**What to do**
Every line that contains "Западе" must be located and copied from the data.

[Page segmentation data]
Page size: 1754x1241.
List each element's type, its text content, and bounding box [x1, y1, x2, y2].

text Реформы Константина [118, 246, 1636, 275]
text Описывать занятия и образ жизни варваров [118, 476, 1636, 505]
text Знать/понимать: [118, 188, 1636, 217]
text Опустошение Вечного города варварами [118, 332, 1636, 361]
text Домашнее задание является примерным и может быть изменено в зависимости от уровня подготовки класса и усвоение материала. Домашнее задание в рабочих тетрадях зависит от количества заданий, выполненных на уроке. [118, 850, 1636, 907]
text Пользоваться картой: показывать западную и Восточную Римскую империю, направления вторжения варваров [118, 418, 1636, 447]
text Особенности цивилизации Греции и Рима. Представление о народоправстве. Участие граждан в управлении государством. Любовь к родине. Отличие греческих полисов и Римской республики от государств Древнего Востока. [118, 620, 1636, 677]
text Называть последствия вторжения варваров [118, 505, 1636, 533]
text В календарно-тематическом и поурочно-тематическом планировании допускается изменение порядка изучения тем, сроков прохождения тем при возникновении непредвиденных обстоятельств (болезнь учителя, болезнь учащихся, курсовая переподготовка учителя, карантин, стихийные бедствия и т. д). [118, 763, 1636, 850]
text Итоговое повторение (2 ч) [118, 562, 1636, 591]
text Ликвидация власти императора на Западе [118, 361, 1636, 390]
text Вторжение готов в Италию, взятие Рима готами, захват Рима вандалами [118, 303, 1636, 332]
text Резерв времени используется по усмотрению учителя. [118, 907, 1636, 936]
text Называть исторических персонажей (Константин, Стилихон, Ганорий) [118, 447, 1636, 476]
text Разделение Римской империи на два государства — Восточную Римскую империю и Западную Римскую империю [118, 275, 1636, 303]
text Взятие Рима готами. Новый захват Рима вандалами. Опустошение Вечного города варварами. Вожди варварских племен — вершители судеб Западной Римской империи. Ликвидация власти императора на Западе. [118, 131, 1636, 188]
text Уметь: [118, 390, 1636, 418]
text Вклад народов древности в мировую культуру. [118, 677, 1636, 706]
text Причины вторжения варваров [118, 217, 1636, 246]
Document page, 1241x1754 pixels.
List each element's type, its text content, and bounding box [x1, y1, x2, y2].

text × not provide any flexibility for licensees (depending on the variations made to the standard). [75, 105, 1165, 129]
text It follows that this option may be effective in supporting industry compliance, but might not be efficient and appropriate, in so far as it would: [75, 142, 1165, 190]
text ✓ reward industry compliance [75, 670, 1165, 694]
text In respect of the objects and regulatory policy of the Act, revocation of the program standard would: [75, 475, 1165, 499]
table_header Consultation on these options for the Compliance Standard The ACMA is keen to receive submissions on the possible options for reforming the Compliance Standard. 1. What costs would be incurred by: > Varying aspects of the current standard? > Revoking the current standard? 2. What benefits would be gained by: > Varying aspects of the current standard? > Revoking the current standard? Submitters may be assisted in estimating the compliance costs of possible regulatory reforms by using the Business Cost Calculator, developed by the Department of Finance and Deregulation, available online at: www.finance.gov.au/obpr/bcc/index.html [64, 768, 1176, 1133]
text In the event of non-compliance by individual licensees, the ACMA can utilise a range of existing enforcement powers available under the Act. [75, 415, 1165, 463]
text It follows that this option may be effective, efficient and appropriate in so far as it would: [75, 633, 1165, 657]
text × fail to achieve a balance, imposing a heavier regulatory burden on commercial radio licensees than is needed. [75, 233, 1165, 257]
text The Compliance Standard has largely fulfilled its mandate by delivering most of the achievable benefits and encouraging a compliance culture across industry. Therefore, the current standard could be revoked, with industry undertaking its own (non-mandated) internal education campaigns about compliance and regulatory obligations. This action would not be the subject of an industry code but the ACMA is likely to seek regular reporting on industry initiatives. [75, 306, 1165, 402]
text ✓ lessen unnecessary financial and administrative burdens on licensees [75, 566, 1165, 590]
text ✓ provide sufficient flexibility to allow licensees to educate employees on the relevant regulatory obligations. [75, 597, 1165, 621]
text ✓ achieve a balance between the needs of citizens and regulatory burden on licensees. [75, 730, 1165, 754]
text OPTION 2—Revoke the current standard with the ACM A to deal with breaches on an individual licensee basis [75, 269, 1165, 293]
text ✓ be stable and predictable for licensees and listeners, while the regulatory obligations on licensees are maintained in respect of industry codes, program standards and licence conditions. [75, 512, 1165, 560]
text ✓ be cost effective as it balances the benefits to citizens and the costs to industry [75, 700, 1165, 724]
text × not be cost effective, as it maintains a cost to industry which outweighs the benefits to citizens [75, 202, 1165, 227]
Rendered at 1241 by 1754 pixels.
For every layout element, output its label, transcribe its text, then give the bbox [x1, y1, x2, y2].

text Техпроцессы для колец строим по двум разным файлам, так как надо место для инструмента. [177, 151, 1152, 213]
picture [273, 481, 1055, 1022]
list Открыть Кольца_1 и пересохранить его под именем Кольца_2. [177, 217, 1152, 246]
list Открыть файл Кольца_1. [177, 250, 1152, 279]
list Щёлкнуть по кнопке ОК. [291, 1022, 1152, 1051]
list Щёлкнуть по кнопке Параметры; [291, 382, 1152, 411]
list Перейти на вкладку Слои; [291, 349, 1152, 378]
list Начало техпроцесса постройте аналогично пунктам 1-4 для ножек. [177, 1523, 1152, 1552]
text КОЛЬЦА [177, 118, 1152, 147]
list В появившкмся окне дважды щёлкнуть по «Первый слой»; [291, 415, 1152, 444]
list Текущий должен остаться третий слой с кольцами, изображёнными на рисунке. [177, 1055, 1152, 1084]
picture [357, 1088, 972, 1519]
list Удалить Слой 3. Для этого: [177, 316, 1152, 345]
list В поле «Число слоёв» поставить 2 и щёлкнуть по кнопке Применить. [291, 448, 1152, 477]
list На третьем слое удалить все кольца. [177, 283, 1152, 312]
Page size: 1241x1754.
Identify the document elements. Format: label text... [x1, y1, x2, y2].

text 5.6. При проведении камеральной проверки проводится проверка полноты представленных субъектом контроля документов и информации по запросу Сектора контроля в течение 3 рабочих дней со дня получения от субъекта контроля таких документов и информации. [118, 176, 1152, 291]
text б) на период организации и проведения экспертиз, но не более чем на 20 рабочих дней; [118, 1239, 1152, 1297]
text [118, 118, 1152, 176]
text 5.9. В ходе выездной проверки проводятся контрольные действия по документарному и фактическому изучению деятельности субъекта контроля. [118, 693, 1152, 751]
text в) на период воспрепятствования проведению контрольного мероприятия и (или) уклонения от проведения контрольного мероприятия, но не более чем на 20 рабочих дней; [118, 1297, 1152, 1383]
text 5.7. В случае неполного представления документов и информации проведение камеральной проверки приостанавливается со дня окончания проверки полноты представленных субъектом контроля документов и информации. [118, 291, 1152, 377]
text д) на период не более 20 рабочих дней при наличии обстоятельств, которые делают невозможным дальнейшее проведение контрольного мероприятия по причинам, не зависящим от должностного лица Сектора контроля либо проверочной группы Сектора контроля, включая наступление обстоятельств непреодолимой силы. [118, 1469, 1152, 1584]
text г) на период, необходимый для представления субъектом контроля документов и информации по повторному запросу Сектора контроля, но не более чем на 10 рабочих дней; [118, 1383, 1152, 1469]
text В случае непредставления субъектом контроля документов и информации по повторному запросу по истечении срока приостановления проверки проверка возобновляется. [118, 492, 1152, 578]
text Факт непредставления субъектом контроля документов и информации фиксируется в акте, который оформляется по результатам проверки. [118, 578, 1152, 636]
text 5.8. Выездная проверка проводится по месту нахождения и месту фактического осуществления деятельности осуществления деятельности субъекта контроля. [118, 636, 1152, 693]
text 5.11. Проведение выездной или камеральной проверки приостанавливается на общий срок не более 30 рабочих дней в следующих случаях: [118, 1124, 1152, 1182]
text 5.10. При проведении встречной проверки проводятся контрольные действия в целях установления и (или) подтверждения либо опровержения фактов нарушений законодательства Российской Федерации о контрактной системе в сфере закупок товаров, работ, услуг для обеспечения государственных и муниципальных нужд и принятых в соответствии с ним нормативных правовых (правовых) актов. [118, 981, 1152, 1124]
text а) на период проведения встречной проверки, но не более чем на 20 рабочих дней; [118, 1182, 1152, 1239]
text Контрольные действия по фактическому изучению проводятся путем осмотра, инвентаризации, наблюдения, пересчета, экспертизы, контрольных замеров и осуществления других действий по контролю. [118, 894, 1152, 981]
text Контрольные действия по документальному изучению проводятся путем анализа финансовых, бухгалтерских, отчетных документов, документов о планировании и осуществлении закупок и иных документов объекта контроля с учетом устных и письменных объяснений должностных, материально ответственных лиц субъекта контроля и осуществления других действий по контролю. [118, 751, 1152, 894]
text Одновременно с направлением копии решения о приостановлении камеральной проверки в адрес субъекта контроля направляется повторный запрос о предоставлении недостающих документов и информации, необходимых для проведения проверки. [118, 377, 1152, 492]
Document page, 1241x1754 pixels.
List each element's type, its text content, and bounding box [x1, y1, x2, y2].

**Task solution**
text Ликвидация власти императора на Западе [118, 361, 1636, 390]
text Взятие Рима готами. Новый захват Рима вандалами. Опустошение Вечного города варварами. Вожди варварских племен — вершители судеб Западной Римской империи. Ликвидация власти императора на Западе. [118, 131, 1636, 188]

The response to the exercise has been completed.